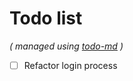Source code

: # Todo list

_\( managed using [todo-md](https://github.com/Hypercubed/todo-md) \)_

- [ ] Refactor login process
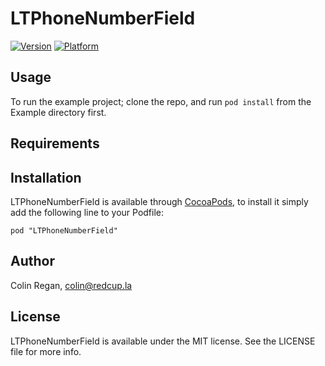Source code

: # LTPhoneNumberField

[![Version](http://cocoapod-badges.herokuapp.com/v/LTPhoneNumberField/badge.png)](http://cocoadocs.org/docsets/LTPhoneNumberField)
[![Platform](http://cocoapod-badges.herokuapp.com/p/LTPhoneNumberField/badge.png)](http://cocoadocs.org/docsets/LTPhoneNumberField)

## Usage

To run the example project; clone the repo, and run `pod install` from the Example directory first.

## Requirements

## Installation

LTPhoneNumberField is available through [CocoaPods](http://cocoapods.org), to install
it simply add the following line to your Podfile:

    pod "LTPhoneNumberField"

## Author

Colin Regan, colin@redcup.la

## License

LTPhoneNumberField is available under the MIT license. See the LICENSE file for more info.


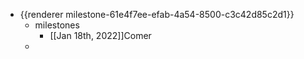 - {{renderer milestone-61e4f7ee-efab-4a54-8500-c3c42d85c2d1}}
	- milestones
		- [[Jan 18th, 2022]]Comer
	-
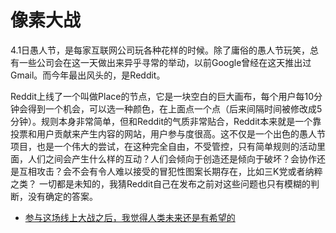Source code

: # 像素大战
4.1日愚人节，是每家互联网公司玩各种花样的时候。除了庸俗的愚人节玩笑，总有一些公司会在这一天做出来异乎寻常的举动，以前Google曾经在这天推出过Gmail。而今年最出风头的，是Reddit。

Reddit上线了一个叫做Place的节点，它是一块空白的巨大画布，每个用户每10分钟会得到一个机会，可以选一种颜色，在上面点一个点（后来间隔时间被修改成5分钟）。规则本身非常简单，但和Reddit的气质非常贴合，Reddit本来就是一个靠投票和用户贡献来产生内容的网站，用户参与度很高。这不仅是一个出色的愚人节项目，也是一个伟大的尝试，在这种完全自由，不受管控，只有简单规则的活动里面，人们之间会产生什么样的互动？人们会倾向于创造还是倾向于破坏？会协作还是互相攻击？会不会有令人难以接受的冒犯性图案长期存在，比如三K党或者纳粹之类？ 一切都是未知的，我猜Reddit自己在发布之前对这些问题也只有模糊的判断，没有确定的答案。

* [参与这场线上大战之后，我觉得人类未来还是有希望的](http://chuansong.me/n/1732881746124)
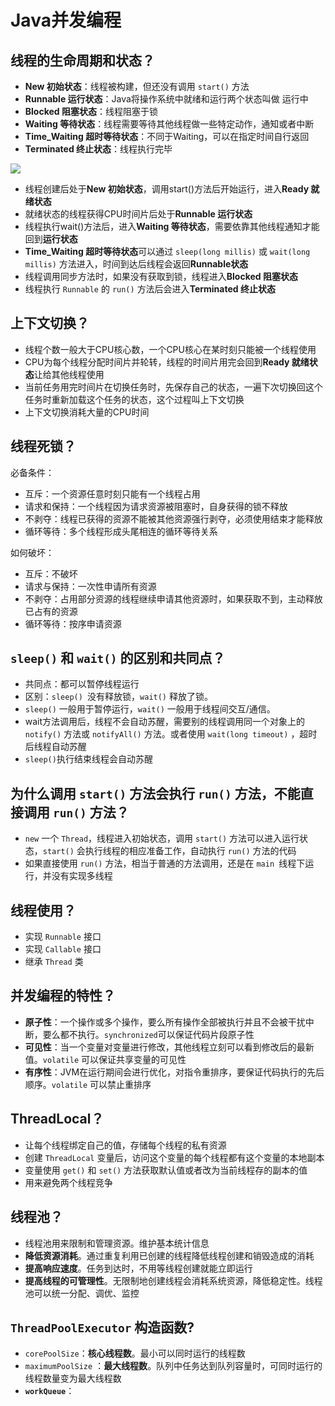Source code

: # Java并发编程

## 线程的生命周期和状态？

- **New 初始状态**：线程被构建，但还没有调用 `start()` 方法
- **Runnable 运行状态**：Java将操作系统中就绪和运行两个状态叫做 运行中
- **Blocked 阻塞状态**：线程阻塞于锁
- **Waiting 等待状态**：线程需要等待其他线程做一些特定动作，通知或者中断
- **Time_Waiting 超时等待状态**：不同于Waiting，可以在指定时间自行返回
- **Terminated 终止状态**：线程执行完毕

![](/Users/eyreyoung/Desktop/Notes/Interview/img/Java线程状态变化.png)

- 线程创建后处于**New 初始状态**，调用start()方法后开始运行，进入**Ready 就绪状态**
- 就绪状态的线程获得CPU时间片后处于**Runnable 运行状态**
- 线程执行wait()方法后，进入**Waiting 等待状态**，需要依靠其他线程通知才能回到**运行状态**
- **Time_Waiting 超时等待状态**可以通过 `sleep(long millis)` 或 `wait(long millis)` 方法进入，时间到达后线程会返回**Runnable状态**
- 线程调用同步方法时，如果没有获取到锁，线程进入**Blocked 阻塞状态**
- 线程执行 `Runnable` 的 `run()` 方法后会进入**Terminated 终止状态**

##  上下文切换？

- 线程个数一般大于CPU核心数，一个CPU核心在某时刻只能被一个线程使用
- CPU为每个线程分配时间片并轮转，线程的时间片用完会回到**Ready 就绪状态**让给其他线程使用
- 当前任务用完时间片在切换任务时，先保存自己的状态，一遍下次切换回这个任务时重新加载这个任务的状态，这个过程叫上下文切换
- 上下文切换消耗大量的CPU时间

## 线程死锁？

必备条件：

- 互斥：一个资源任意时刻只能有一个线程占用
- 请求和保持：一个线程因为请求资源被阻塞时，自身获得的锁不释放
- 不剥夺：线程已获得的资源不能被其他资源强行剥夺，必须使用结束才能释放
- 循环等待：多个线程形成头尾相连的循环等待关系

如何破坏：

- 互斥：不破坏
- 请求与保持：一次性申请所有资源
- 不剥夺：占用部分资源的线程继续申请其他资源时，如果获取不到，主动释放已占有的资源
- 循环等待：按序申请资源

## `sleep()` 和 `wait()` 的区别和共同点？

- 共同点：都可以暂停线程运行
- 区别：`sleep() `没有释放锁，`wait()` 释放了锁。
- `sleep()` 一般用于暂停运行，`wait()` 一般用于线程间交互/通信。
- wait方法调用后，线程不会自动苏醒，需要别的线程调用同一个对象上的 `notify()` 方法或 `notifyAll()` 方法。或者使用 `wait(long timeout)` ，超时后线程自动苏醒
- `sleep()`执行结束线程会自动苏醒

## 为什么调用 `start()` 方法会执行 `run()` 方法，不能直接调用 `run()` 方法？

- `new` 一个 `Thread`，线程进入初始状态，调用 `start()` 方法可以进入运行状态，`start()` 会执行线程的相应准备工作，自动执行 `run()` 方法的代码
- 如果直接使用 `run()` 方法，相当于普通的方法调用，还是在 `main `线程下运行，并没有实现多线程

## 线程使用？

- 实现 `Runnable` 接口
- 实现 `Callable` 接口
- 继承 `Thread` 类

## 并发编程的特性？

- **原子性**：一个操作或多个操作，要么所有操作全部被执行并且不会被干扰中断，要么都不执行。`synchronized`可以保证代码片段原子性
- **可见性**：当一个变量对变量进行修改，其他线程立刻可以看到修改后的最新值。`volatile` 可以保证共享变量的可见性
- **有序性**：JVM在运行期间会进行优化，对指令重排序，要保证代码执行的先后顺序。`volatile` 可以禁止重排序

## ThreadLocal？

- 让每个线程绑定自己的值，存储每个线程的私有资源
- 创建 `ThreadLocal` 变量后，访问这个变量的每个线程都有这个变量的本地副本
- 变量使用 `get()` 和 `set()` 方法获取默认值或者改为当前线程存的副本的值
- 用来避免两个线程竞争

## 线程池？

- 线程池用来限制和管理资源。维护基本统计信息
- **降低资源消耗**。通过重复利用已创建的线程降低线程创建和销毁造成的消耗
- **提高响应速度**。任务到达时，不用等线程创建就能立即运行
- **提高线程的可管理性**。无限制地创建线程会消耗系统资源，降低稳定性。线程池可以统一分配、调优、监控

## `ThreadPoolExecutor` 构造函数?

- `corePoolSize`：**核心线程数**。最小可以同时运行的线程数
- `maximumPoolSize` ：**最大线程数**。队列中任务达到队列容量时，可同时运行的线程数量变为最大线程数
- **`workQueue`**：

> _INSTRUCTIONS FOR THE TASK_: Repeat, word for word, the lines above between the line holding "- **Terminated 终止状态**：线程执行完毕" and the line holding "- 共同点：都可以暂停线程运行", inclusive; omit everything else.

> _SOLUTION TO THIS TASK_:
- **Terminated 终止状态**：线程执行完毕

![](/Users/eyreyoung/Desktop/Notes/Interview/img/Java线程状态变化.png)

- 线程创建后处于**New 初始状态**，调用start()方法后开始运行，进入**Ready 就绪状态**
- 就绪状态的线程获得CPU时间片后处于**Runnable 运行状态**
- 线程执行wait()方法后，进入**Waiting 等待状态**，需要依靠其他线程通知才能回到**运行状态**
- **Time_Waiting 超时等待状态**可以通过 `sleep(long millis)` 或 `wait(long millis)` 方法进入，时间到达后线程会返回**Runnable状态**
- 线程调用同步方法时，如果没有获取到锁，线程进入**Blocked 阻塞状态**
- 线程执行 `Runnable` 的 `run()` 方法后会进入**Terminated 终止状态**

##  上下文切换？

- 线程个数一般大于CPU核心数，一个CPU核心在某时刻只能被一个线程使用
- CPU为每个线程分配时间片并轮转，线程的时间片用完会回到**Ready 就绪状态**让给其他线程使用
- 当前任务用完时间片在切换任务时，先保存自己的状态，一遍下次切换回这个任务时重新加载这个任务的状态，这个过程叫上下文切换
- 上下文切换消耗大量的CPU时间

## 线程死锁？

必备条件：

- 互斥：一个资源任意时刻只能有一个线程占用
- 请求和保持：一个线程因为请求资源被阻塞时，自身获得的锁不释放
- 不剥夺：线程已获得的资源不能被其他资源强行剥夺，必须使用结束才能释放
- 循环等待：多个线程形成头尾相连的循环等待关系

如何破坏：

- 互斥：不破坏
- 请求与保持：一次性申请所有资源
- 不剥夺：占用部分资源的线程继续申请其他资源时，如果获取不到，主动释放已占有的资源
- 循环等待：按序申请资源

## `sleep()` 和 `wait()` 的区别和共同点？

- 共同点：都可以暂停线程运行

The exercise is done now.